Extract provided:
The sole reason why the Bill has been introduced as a Money Bill is to ensure it’s shoved down Parliament’s throat with no questions or opposition whatsoever.

The urgency with which Aadhaar is pursued and the manner in which the Aadhar lobby outlives prime ministerial candidates and jumps over party divides as wide as Congress and BJP is indicative of the invisible money that’s riding on this project.

India’s law follows the principle of “ratio decendi”, which means judgements of the Supreme Court are to be treated like law in spirit by lower courts and for future cases. By the time Modi government assumed office, the Supreme Court repeatedly judged in disfavour of Aadhaar and flagged it for severe transgressions of authority and mandate. Yet why do ministers and lawyers of the Modi government remorselessly continue to pursue the Aadhaar Bill’s draft with no real edits from the Congress time?

Prime Minister Narendra Modi went from opposing Aadhaar as a condemned pet project of Manmohan Singh before elections, to supporting it afterwards. Mukul Rohatgi took the previous government’s legal brief but brazenly added insult to injury by declaring privacy is a worthless pursuit in Aadhaar’s context. And now Arun Jaitley has outdone past Congress ministers in similar roles by resorting to this Money Bill subterfuge.

Theatrics by the finance ministry now pushing this disguised as a Money Bill are fooling no one.

The dressing-up of the Aadhaar Bill as a Money Bill is just another milestone in Aadhaar’s impeccable history of always erring on the side of deviousness.

Task set:
1) In the extract on the Aadhaar Bill, rewrite everything from "The urgency with" down to "on this project.", putting "hidden money" in place of "invisible money".
2) According to the extract on the Aadhaar Bill, who declared privacy a worthless pursuit in Aadhaar's context?

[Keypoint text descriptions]
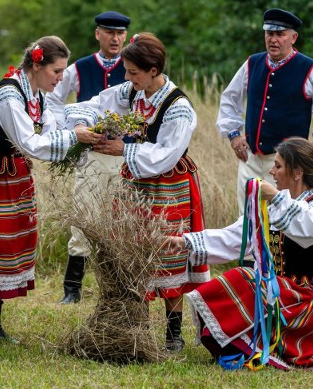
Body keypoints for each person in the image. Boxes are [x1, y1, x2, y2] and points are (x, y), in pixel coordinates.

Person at [0, 36, 102, 347]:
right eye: (57, 71)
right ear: (37, 65)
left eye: (63, 71)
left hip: (12, 175)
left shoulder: (34, 93)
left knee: (8, 247)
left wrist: (77, 133)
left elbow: (49, 129)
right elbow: (30, 143)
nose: (61, 78)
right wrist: (74, 138)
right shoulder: (9, 94)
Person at [65, 32, 210, 352]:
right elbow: (97, 102)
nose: (127, 78)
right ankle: (138, 328)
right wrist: (81, 125)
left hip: (169, 185)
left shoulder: (178, 106)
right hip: (135, 184)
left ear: (154, 70)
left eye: (133, 72)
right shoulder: (133, 91)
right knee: (133, 253)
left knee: (169, 252)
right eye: (127, 72)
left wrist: (123, 149)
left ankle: (174, 334)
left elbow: (165, 154)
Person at [168, 137, 313, 370]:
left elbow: (306, 229)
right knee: (246, 277)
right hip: (279, 295)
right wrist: (184, 242)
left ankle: (265, 343)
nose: (271, 171)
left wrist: (274, 195)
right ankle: (242, 344)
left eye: (278, 166)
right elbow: (235, 237)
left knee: (246, 278)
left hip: (309, 301)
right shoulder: (275, 209)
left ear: (297, 172)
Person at [217, 8, 313, 216]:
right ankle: (251, 251)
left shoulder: (310, 69)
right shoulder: (253, 63)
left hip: (286, 166)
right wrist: (233, 135)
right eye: (270, 34)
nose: (274, 40)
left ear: (293, 37)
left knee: (282, 225)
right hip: (250, 159)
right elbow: (229, 98)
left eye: (280, 34)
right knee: (247, 223)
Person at [44, 11, 130, 305]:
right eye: (109, 32)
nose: (115, 38)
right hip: (89, 155)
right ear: (98, 34)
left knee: (120, 222)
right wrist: (70, 130)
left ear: (126, 36)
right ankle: (72, 290)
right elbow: (53, 101)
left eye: (120, 33)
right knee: (83, 217)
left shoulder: (133, 68)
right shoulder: (79, 68)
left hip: (125, 156)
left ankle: (118, 288)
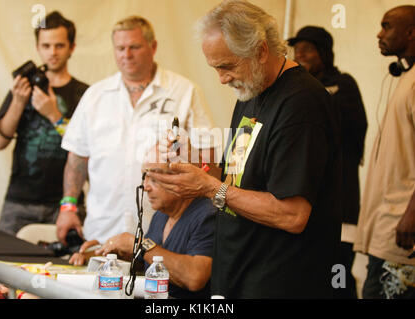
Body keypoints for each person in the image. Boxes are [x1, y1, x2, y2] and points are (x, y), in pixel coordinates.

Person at [148, 0, 342, 298]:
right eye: (215, 68)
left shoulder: (301, 103)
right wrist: (194, 161)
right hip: (238, 275)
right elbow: (237, 179)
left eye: (227, 66)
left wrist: (209, 188)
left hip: (281, 282)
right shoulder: (251, 89)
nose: (222, 79)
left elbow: (292, 214)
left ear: (261, 51)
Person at [57, 16, 215, 247]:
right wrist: (68, 207)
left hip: (165, 234)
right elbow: (77, 157)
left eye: (134, 47)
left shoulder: (184, 91)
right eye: (120, 48)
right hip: (102, 232)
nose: (126, 55)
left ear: (153, 47)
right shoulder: (95, 95)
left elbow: (209, 155)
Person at [70, 144, 216, 299]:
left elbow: (194, 277)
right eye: (144, 177)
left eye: (153, 178)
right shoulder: (161, 216)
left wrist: (139, 245)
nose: (145, 187)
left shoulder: (207, 215)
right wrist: (108, 256)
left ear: (180, 178)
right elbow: (153, 262)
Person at [288, 26, 368, 299]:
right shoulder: (295, 88)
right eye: (296, 51)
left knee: (340, 272)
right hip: (309, 203)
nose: (300, 56)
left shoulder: (342, 84)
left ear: (324, 53)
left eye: (307, 50)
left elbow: (355, 133)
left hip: (341, 199)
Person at [0, 11, 89, 236]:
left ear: (71, 47)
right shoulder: (22, 88)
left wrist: (53, 114)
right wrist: (18, 102)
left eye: (59, 46)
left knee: (70, 268)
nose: (52, 53)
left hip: (66, 202)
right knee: (0, 264)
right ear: (37, 47)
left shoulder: (85, 94)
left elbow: (89, 149)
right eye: (46, 46)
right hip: (20, 199)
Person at [354, 5, 415, 299]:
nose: (379, 34)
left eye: (387, 26)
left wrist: (411, 215)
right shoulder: (405, 76)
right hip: (387, 222)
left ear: (411, 32)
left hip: (402, 225)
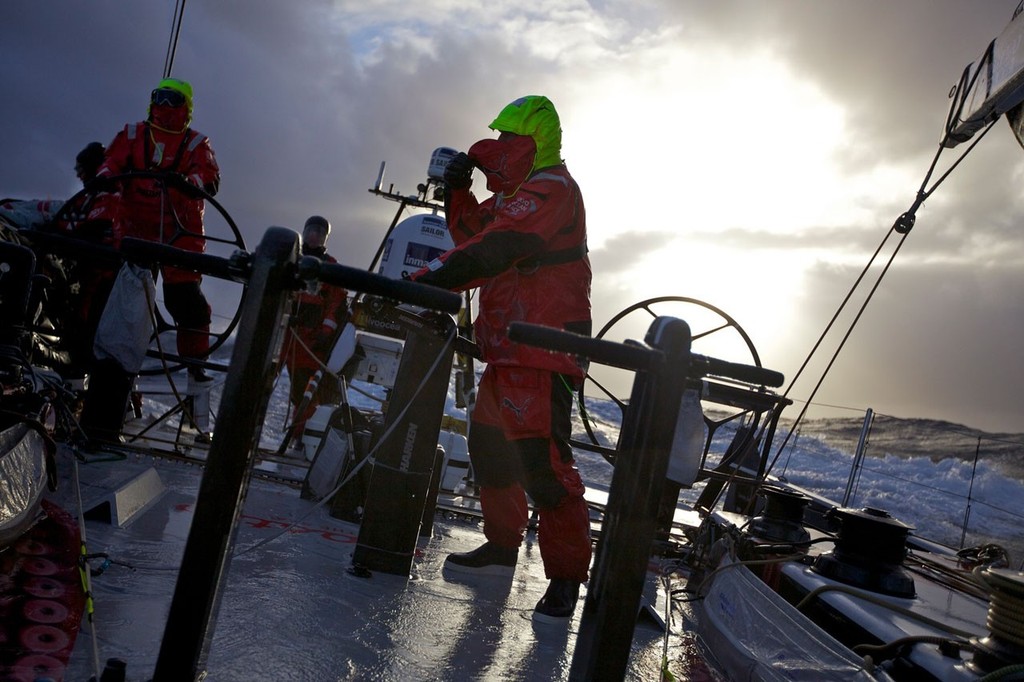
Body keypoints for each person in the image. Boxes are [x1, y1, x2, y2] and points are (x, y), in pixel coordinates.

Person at [410, 95, 592, 623]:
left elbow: (496, 249)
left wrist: (423, 281)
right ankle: (501, 548)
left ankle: (564, 579)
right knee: (489, 448)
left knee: (546, 469)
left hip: (543, 351)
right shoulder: (516, 194)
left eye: (511, 141)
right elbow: (474, 235)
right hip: (509, 349)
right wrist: (458, 190)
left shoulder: (552, 188)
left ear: (536, 143)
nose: (502, 150)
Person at [79, 78, 220, 444]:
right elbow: (111, 163)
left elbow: (207, 175)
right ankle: (106, 391)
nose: (164, 102)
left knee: (187, 306)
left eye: (172, 98)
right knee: (120, 310)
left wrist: (191, 181)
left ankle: (196, 395)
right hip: (136, 239)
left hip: (178, 240)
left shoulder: (195, 143)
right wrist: (105, 177)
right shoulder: (131, 134)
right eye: (159, 96)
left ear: (186, 105)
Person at [279, 216, 350, 442]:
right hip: (286, 334)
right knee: (264, 382)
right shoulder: (292, 261)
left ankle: (300, 436)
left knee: (305, 394)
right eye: (311, 231)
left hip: (311, 341)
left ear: (324, 237)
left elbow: (336, 304)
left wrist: (326, 333)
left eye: (319, 232)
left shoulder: (330, 267)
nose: (314, 235)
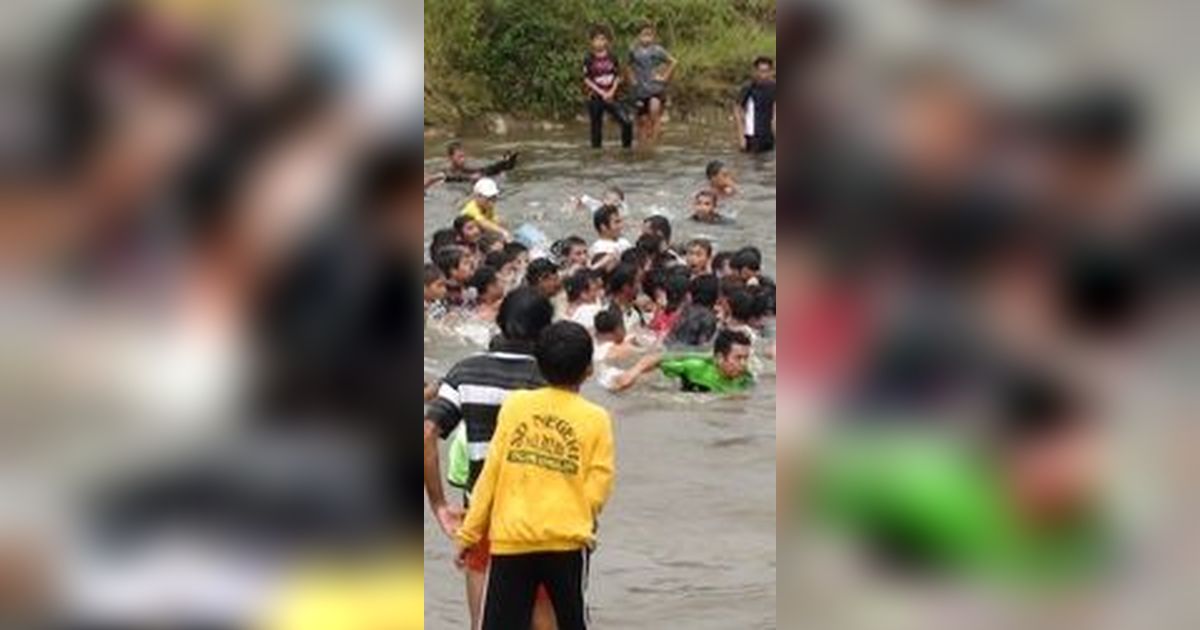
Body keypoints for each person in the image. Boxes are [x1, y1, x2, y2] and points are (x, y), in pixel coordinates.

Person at [456, 321, 614, 630]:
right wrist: (583, 518)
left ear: (539, 366)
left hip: (511, 540)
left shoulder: (516, 405)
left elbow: (491, 475)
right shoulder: (596, 418)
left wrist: (470, 534)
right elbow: (600, 482)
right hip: (567, 542)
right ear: (589, 370)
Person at [424, 288, 557, 629]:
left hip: (480, 512)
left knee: (482, 622)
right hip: (537, 518)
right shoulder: (550, 378)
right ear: (545, 331)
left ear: (500, 322)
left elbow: (426, 434)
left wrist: (439, 504)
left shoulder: (465, 371)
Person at [612, 328, 754, 393]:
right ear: (719, 358)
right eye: (738, 358)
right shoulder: (695, 367)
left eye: (745, 358)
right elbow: (655, 359)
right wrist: (632, 373)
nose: (743, 363)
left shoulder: (746, 377)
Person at [583, 25, 633, 149]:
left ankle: (626, 151)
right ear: (591, 42)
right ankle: (596, 156)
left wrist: (611, 91)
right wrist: (601, 92)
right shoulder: (588, 58)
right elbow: (587, 79)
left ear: (607, 41)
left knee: (627, 122)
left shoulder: (612, 57)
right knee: (596, 130)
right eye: (597, 39)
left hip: (612, 96)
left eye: (602, 39)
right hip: (595, 97)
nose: (600, 42)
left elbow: (617, 76)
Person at [628, 22, 677, 144]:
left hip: (655, 89)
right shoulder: (633, 51)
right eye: (644, 35)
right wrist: (632, 80)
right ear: (638, 36)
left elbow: (673, 62)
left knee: (654, 111)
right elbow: (627, 65)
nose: (646, 38)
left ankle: (653, 144)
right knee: (642, 120)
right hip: (640, 91)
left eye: (649, 35)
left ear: (653, 36)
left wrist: (665, 77)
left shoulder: (657, 50)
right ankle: (643, 144)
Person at [735, 56, 777, 154]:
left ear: (771, 72)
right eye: (761, 71)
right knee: (752, 164)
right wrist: (741, 137)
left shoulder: (774, 87)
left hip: (768, 136)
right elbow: (737, 110)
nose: (763, 75)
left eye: (766, 71)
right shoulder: (749, 87)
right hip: (752, 135)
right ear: (755, 71)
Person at [443, 140, 519, 183]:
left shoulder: (467, 166)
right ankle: (504, 163)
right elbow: (451, 177)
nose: (463, 159)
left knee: (486, 170)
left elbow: (480, 170)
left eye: (464, 156)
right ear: (450, 158)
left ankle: (505, 163)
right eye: (459, 157)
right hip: (463, 180)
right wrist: (470, 177)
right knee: (484, 172)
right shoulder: (448, 172)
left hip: (472, 175)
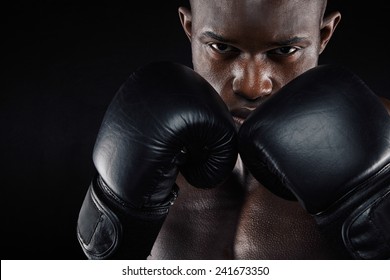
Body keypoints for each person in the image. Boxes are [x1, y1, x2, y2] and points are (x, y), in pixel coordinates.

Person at [77, 0, 390, 259]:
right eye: (222, 47)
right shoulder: (146, 132)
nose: (252, 87)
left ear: (323, 34)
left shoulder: (382, 137)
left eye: (284, 51)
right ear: (190, 27)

Results for the exercise:
1)
The urgency with which Aadhaar is pursued and the manner in which the Aadhar lobby outlives prime ministerial candidates and jumps over party divides as wide as Congress and BJP is indicative of the hidden money that’s riding on this project.

2) Mukul Rohatgi